As mentioned in my previous post, I've been working lately on a game data set that includes game statistics like Field Goal Percentage, Offensive Rebounds, etc.  After some mucking about, I've imported all the data from my web scraping as well as the scraping done by Lee-Ming over at This Number Crunching Life.  Neither of us have the data from after the start of the Tournament last year, so I'm bugging Lee-Ming to scrape up that data and make his archive complete.  There's also about 10-20% of the games that are missing, either because the scrapers failed to pick them up, or because the Yahoo Sports! statistics were incomplete.  Those problems aside, I have about 11K games in the training set, so still plenty to work with.

Apart from reading in the basic stats, the first thing I looked at was calculating the number of possessions in the game.  Possessions isn't a collected statistic, so we have to derive it from the statistics we have.  Unfortunately, it isn't possible to calculate the number exactly, so I'm using this formula:
Possessions = FGA - OReb + 0.475*FTA + TO
which I've stolen from Ken Pomeroy.   The "0.475" accounts for the fact that the first free throw of a "shooting two" situation doesn't end the possession.  (Ken Pomeroy is usually credited for research indicating that 47.5% of free throws end possessions, but I've never been able to find that research.)  We know that each team in a game should have the same number of possessions (+/- one possession), so we calculate possessions for both teams, average, and use that number.

We care about possessions because some statistics can only be interpreted in light of how many possessions a team had in the game.  For example, suppose a team grabbed 10 offensive rebounds.  That's a good performance in a game with 50 possessions; not so good in a game with 100 possessions.

Here are the stats for possessions over the games in the training set:

AverageMaximum Minimum
Possessions 6812146

That maximum of 121 piqued my interest, so I looked into the data and saw it was the 3/12/09 game between Connecticut and Syracuse -- a game that went to 6 overtimes.  That points out one shortcoming in my game data -- I'm not capturing OTs or the number of minutes played.  Hopefully that won't corrupt the value of the data too much.

(The #2 game was CSU-Fullerton vs.

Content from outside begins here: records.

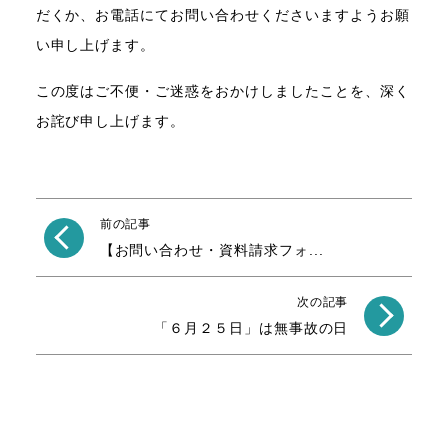
だくか、お電話にてお問い合わせくださいますようお願
い申し上げます。
この度はご不便・ご迷惑をおかけしましたことを、深く
お詫び申し上げます。
前の記事
【お問い合わせ・資料請求フォ...
次の記事
「６月２５日」は無事故の日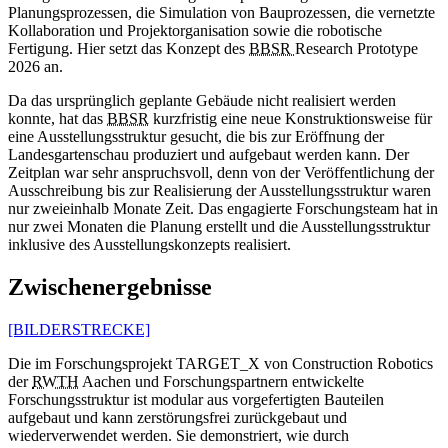
Planungsprozessen, die Simulation von Bauprozessen, die vernetzte
Kollaboration und Projektorganisation sowie die robotische
Fertigung. Hier setzt das Konzept des
BBSR
Research Prototype
2026 an.
Da das ursprünglich geplante Gebäude nicht realisiert werden
konnte, hat das
BBSR
kurzfristig eine neue Konstruktionsweise für
eine Ausstellungsstruktur gesucht, die bis zur Eröffnung der
Landesgartenschau produziert und aufgebaut werden kann. Der
Zeitplan war sehr anspruchsvoll, denn von der Veröffentlichung der
Ausschreibung bis zur Realisierung der Ausstellungsstruktur waren
nur zweieinhalb Monate Zeit. Das engagierte Forschungsteam hat in
nur zwei Monaten die Planung erstellt und die Ausstellungsstruktur
inklusive des Ausstellungskonzepts realisiert.
Zwischenergebnisse
[BILDERSTRECKE]
Die im Forschungsprojekt TARGET_X von
Construction Robotics
der
RWTH
Aachen und Forschungspartnern entwickelte
Forschungsstruktur ist modular aus vorgefertigten Bauteilen
aufgebaut und kann zerstörungsfrei zurückgebaut und
wiederverwendet werden. Sie demonstriert, wie durch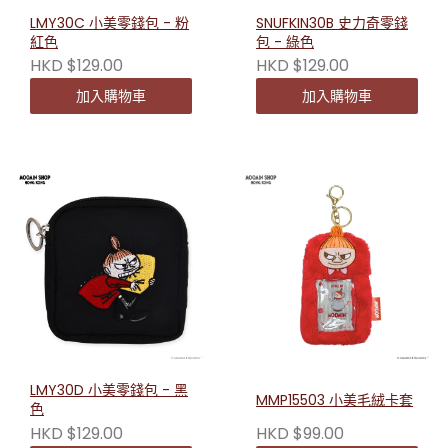
LMY30C 小美零錢包 - 粉
SNUFKIN30B 史力奇零錢
紅色
包 - 綠色
HKD $129.00
HKD $129.00
加入購物車
加入購物車
LMY30D 小美零錢包 - 黑
MMP15503 小美毛絨卡套
色
HKD $129.00
HKD $99.00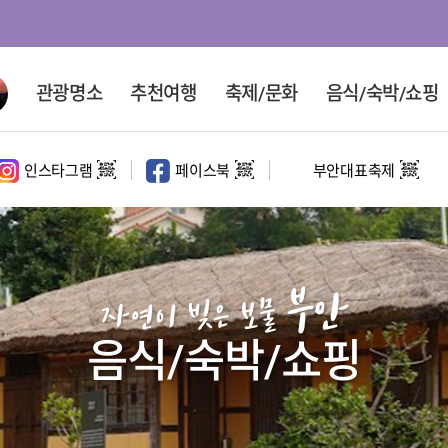
관광명소
추천여행
축제/문화
음식/숙박/쇼핑
인스타그램
페이스북
부안대표축제
대표 관광지
홍보영상
문화·체험시설
코스여행
테마여행
정원
홍보영상
사계절코스
문화여행
부안
마실길
해수욕장
영상촬영명소
반일코스
속살여행
자연이 빚은 보물
1일코스
체험여행
음식/숙박/쇼핑
2일코스
섬여행
드라이브 코스
새만금권역 여행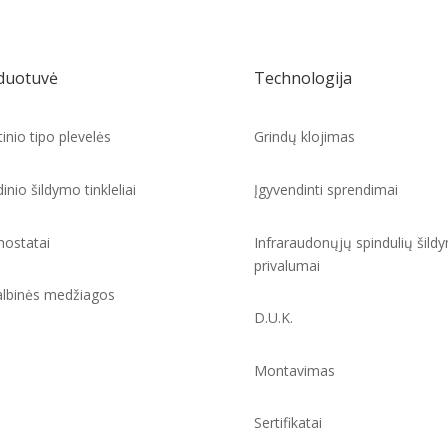
duotuvė
Technologija
tinio tipo plevelės
Grindų klojimas
inio šildymo tinkleliai
Įgyvendinti sprendimai
ostatai
Infraraudonųjų spindulių šild
privalumai
lbinės medžiagos
D.U.K.
Montavimas
Sertifikatai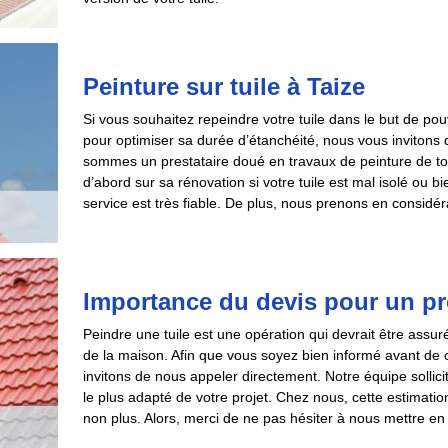
Peinture sur tuile à Taize
Si vous souhaitez repeindre votre tuile dans le but de po
pour optimiser sa durée d’étanchéité, nous vous inviton
sommes un prestataire doué en travaux de peinture de t
d’abord sur sa rénovation si votre tuile est mal isolé ou 
service est très fiable. De plus, nous prenons en considér
Importance du devis pour un pro
Peindre une tuile est une opération qui devrait être ass
de la maison. Afin que vous soyez bien informé avant de ch
invitons de nous appeler directement. Notre équipe sollici
le plus adapté de votre projet. Chez nous, cette estima
non plus. Alors, merci de ne pas hésiter à nous mettre en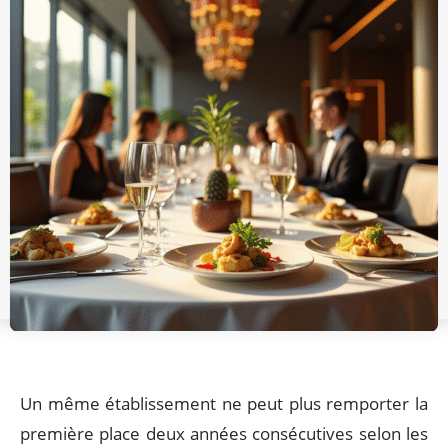
Un même établissement ne peut plus remporter la
première place deux années consécutives selon les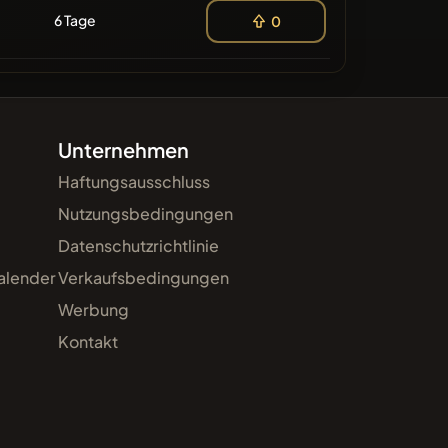
6 Tage
0
Unternehmen
Haftungsausschluss
Nutzungsbedingungen
Datenschutzrichtlinie
alender
Verkaufsbedingungen
Werbung
Kontakt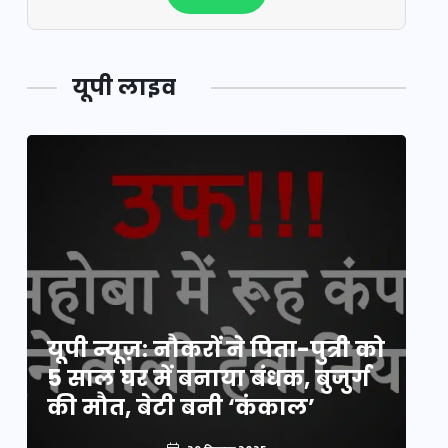
यूपी लाइव
य
यूपी न्यूज़: नौकरों ने पिता-पुत्री को
मि
5 साल घर में बनाया बंधक, बुजुर्ग
वै
की मौत, बेटी बनी ‘कंकाल’
क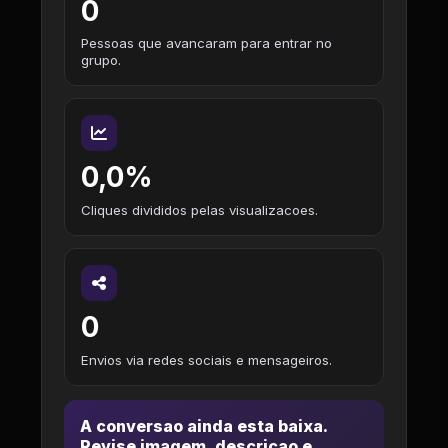
0
Pessoas que avancaram para entrar no
grupo.
0,0%
Cliques divididos pelas visualizacoes.
0
Envios via redes sociais e mensageiros.
A conversao ainda esta baixa.
Revise imagem, descricao e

CSU Northridge on 2/13/10 -- a triple OT game with 108 possessions.  At the other end of the scale, Denver and LA Monroe played the 46 possession game on 1/11/09.  Interestingly, they were fairly efficient and scored a total of 105 points.  Illinois and Penn St. played a 57 possession game on 2/18/09 and only managed 71 total points -- a game that will no doubt be mentioned in some future post on offensive efficiency. :-)